My proposal here, and this is just brief,  is to firstly allocate them to designated spaces. One local business in Tuggeranong seemed to have copped a right royal hammering from the presence of many signs and no, that was not fair at all. So be nice politicians, remember you actually need people to like you to get elected. It just isn’t good enough to say you are Team Good and therefore deserve to be elected over those Teams Bad.

Next have these designated spaces costed for their placement and then have that cost deducted from the campaign finance. As an example, those Drakeford Drive/Parkway signs seen by roughly 17,000 cars a day according to Roads ACT figures, may go for, and I’m just guessing here so I may be wrong, about $150 per day. Multiply that out by 3 weeks, 7 days, and yes that is about $810,000. And that is one side of the road, one location only. I’m guessing we’d see a whole lot less signs if this happened.
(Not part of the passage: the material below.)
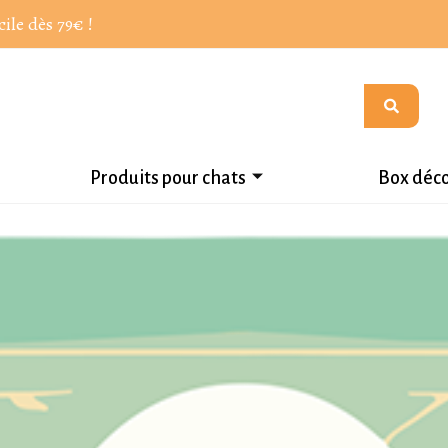
cile dès 79€ !
Produits pour chats
Box déc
That should solve the issue of having too many of them but at the same time allowing a free fight for all those who want to run for office, big and small.

And finally limit the negative signs. I’d do this by design, perhaps have 1-2 only and restricted by number, and that is it. Again, if you can’t promise that many positives to people I think you need to go back to the drawing board about politics. You need to give people a reason to vote for you, not just vote against the other candidates.

I hope you’ve enjoyed reading this piece, AND please understand this is just my thoughts and my guesses so I may be wrong on some of the pricing figures but I look forward to finishing my research project on the roadside signs of the 2016 ACT election at a date into the future.